5. Data DEM yang digunakan untuk proses orthorektifikasi adalah DEMNAS (Terrasar-X)
Secara umum tujuan utama dalam proses orthorektifikasi adalah diperolehnya sumber data
yang akurat dan dapat dipertanggungjawabkan, dimana wujud dari pertanggungjawaban tersebut
dibuktikan dengan diterbitkannya berita acara pemeriksaan yang menjadi syarat mutlak yang
menyatakan citra siap digunakan untuk proses pemetaan selanjutnya.
I.3 Uji Akurasi
Untuk melakukan penilaian hasil klasifikasi dalam pengolahan data citra satelit harus
dilakukan uji akurasi pada hasil klasifikasi. Uji Akurasi pada data spasial dapat dibagi menjadi
akurasi posisi dan akurasi isi. Akurasi posisi hasil interpretasi mengikuti akurasi posisi sumber
datanya. Akurasi tematik berarti tingkat akurasi dari data tematik hasil klasifikasi. Fokus dalam
tulisan ini adalah pada uji akurasi tematik hasil klasifikasi pengindraan jauh. Saat memproses
citra satelit, sangat penting untuk memverifikasi keakuratan data. Presisi yang dimaksud disini
adalah kesesuaian antara informasi standar yang dianggap akurat dengan citra rahasia yang
belum diketahui kualitas informasinya (Campbell., 1987).

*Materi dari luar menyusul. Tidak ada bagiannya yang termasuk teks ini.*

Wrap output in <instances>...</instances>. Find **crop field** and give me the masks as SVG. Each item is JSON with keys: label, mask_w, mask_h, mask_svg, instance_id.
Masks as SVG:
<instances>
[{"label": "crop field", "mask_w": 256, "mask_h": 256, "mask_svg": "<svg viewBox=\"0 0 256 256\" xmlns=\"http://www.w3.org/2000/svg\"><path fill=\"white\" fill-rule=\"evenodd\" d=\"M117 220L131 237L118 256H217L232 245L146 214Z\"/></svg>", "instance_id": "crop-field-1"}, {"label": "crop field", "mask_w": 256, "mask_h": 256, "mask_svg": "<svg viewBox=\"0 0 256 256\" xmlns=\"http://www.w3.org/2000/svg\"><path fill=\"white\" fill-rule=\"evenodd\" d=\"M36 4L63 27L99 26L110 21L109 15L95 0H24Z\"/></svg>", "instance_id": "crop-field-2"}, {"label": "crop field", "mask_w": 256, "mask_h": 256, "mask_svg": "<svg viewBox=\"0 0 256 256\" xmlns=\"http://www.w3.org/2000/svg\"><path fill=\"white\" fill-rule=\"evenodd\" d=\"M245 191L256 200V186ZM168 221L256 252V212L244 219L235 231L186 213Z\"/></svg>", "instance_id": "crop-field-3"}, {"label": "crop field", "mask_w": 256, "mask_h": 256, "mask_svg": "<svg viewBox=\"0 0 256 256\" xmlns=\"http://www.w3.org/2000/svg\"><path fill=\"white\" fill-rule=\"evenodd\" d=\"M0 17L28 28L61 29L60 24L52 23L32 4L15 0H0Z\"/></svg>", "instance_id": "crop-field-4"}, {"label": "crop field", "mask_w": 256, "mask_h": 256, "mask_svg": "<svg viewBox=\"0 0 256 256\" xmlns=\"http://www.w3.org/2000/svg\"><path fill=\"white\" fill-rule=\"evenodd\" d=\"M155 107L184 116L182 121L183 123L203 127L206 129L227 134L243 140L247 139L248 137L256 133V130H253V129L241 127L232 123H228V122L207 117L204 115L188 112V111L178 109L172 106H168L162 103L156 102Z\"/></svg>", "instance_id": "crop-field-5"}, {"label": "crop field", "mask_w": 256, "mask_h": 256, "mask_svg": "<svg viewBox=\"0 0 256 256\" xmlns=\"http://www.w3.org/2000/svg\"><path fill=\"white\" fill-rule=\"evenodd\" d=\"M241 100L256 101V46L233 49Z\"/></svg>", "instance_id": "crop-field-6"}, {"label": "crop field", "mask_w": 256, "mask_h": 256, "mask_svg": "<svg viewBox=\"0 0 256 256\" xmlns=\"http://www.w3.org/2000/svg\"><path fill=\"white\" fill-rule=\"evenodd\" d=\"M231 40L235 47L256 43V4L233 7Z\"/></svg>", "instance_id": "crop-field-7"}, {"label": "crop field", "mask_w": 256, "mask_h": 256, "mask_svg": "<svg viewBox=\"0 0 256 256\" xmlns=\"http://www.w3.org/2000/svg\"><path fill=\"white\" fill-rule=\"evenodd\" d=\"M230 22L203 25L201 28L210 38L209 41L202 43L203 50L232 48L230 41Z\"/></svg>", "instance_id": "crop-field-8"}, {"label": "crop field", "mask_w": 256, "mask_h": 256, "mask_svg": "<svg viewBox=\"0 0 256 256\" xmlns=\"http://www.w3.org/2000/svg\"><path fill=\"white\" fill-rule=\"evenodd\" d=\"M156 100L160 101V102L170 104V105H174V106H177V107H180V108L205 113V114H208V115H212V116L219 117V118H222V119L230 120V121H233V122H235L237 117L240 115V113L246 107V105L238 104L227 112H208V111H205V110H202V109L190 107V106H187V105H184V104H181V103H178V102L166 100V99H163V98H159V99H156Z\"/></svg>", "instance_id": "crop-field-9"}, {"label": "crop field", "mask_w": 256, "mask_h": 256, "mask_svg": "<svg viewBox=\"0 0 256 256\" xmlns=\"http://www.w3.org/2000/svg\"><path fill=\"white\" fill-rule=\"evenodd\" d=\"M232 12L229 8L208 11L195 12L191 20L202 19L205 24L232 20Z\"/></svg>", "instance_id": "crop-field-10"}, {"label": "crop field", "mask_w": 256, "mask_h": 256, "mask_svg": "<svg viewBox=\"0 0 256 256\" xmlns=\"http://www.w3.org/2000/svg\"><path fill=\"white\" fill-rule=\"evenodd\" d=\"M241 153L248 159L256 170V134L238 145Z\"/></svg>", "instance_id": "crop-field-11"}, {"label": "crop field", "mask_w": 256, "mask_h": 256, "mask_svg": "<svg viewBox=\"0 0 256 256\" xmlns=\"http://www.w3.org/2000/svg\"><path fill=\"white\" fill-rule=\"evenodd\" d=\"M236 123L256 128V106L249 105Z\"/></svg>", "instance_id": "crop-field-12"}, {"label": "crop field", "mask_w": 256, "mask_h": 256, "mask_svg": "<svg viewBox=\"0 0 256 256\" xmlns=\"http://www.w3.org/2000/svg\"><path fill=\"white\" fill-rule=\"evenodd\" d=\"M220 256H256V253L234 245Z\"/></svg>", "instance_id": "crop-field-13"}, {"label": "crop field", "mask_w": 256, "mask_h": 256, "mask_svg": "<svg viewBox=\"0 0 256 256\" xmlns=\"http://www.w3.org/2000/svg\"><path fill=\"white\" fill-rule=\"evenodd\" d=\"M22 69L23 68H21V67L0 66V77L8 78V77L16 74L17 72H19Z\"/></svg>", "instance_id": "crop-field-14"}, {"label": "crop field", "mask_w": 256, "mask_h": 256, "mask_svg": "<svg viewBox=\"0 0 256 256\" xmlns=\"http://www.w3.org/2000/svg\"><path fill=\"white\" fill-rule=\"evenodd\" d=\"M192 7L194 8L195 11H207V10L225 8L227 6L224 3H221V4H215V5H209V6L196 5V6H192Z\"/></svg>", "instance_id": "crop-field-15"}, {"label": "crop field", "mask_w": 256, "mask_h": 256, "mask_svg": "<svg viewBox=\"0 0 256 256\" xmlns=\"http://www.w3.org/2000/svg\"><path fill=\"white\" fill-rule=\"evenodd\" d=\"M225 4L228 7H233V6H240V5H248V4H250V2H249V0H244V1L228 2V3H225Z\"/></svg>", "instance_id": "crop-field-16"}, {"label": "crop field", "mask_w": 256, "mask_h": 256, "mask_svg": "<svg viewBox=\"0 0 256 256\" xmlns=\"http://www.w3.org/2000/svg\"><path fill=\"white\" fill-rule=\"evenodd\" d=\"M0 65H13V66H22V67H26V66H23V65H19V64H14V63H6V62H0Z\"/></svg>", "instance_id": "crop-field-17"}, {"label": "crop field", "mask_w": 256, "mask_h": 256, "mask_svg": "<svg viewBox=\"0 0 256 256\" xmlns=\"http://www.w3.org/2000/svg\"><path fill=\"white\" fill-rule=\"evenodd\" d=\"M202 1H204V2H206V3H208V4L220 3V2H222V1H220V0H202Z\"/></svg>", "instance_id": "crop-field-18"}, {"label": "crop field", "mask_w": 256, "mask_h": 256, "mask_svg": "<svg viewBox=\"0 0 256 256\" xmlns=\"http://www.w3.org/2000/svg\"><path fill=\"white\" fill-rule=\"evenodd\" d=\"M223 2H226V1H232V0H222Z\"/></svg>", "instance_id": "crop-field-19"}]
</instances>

Uji akurasi perlu dilakukan untuk memastikan bahwa citra satelit yang telah
diorthorektifikasi memiliki tingkat ketepatan atau keakuratan yang memadai. Dengan melakukan
uji akurasi, kita dapat memancarkan jarak mana citra yang telah diproses dapat
merepresentasikan kondisi sebenarnya di lapangan. Hal ini penting dalam pembuatan peta dasar
atau dalam analisis geospasial lainnya, karena ketelitian citra sangat mempengaruhi hasil akhir
dari analisis yang dilakukan. Dengan demikian, uji akurasi membantu memastikan bahwa data
yang digunakan dalam analisis atau pemetaan memiliki tingkat keakuratan yang dapat dipercaya.
I.4 Landsat
Citra Landsat merupakan visualisasi permukaan bumi yang diambil dari luar angkasa
dengan ketinggian kurang lebih 818 km dari permukaan bumi. Perekaman citra landsat masing –
masing mempunyai cakupan area 185 km x 185 km sehingga aspek dari objek tertentu dapat
diidentifikasi tanpa perlu menjelajah seluruh daerah yang disurvei atau yang diteliti.
I.4.1 Landsat 8
Landsat 8 atau Landsat Data Continuity Mission (LDCM) merupakan satelit generasi
terbaru dari program Landsat. USGS dan NASA serta NASA Goddard Space Flight Center
bekerja sama membuat projek satelit Landsat 8 yang diluncurkan pada 11 Februari 2013 di
Pangkalan Angkatan Udara Vandeberg, California – Amerika Serikat. Satelit Landsat 8
dirancang mempunyai durasi misi selama 5 – 10 tahun, memiliki dua sensor yang merupakan
hasil pengembangan dari sensor yang terdapat pada satelit-satelit program Landsat sebelumnya.
Sensor dalam Landsat 8 yaitu Sensor Operational Land Manager (OLI) yang terdiri dari 9 band
serta Sensor Thermal InfraRed Sensors (TIRS) yang terdiri dari 2 band.